» **DIRECTIONS FOR THIS TASK**
For the records below, report how many lines include the word "area". Only the number should appear.

+++ RECORDS FOR THIS EXERCISE

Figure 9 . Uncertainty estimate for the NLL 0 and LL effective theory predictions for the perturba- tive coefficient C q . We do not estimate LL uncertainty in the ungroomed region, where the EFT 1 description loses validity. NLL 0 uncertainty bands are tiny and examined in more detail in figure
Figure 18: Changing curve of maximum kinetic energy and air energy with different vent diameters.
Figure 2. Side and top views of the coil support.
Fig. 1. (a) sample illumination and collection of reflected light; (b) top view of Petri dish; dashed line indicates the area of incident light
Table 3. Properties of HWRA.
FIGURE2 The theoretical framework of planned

++++++
+++ RECORDS FOR THIS EXERCISE

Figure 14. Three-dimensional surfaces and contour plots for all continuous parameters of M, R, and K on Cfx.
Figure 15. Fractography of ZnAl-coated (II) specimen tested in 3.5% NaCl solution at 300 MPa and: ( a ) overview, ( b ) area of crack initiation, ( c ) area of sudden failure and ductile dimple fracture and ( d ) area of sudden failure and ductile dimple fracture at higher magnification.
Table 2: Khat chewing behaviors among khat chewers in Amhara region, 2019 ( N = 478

++++++

» **TASK ANSWER**
2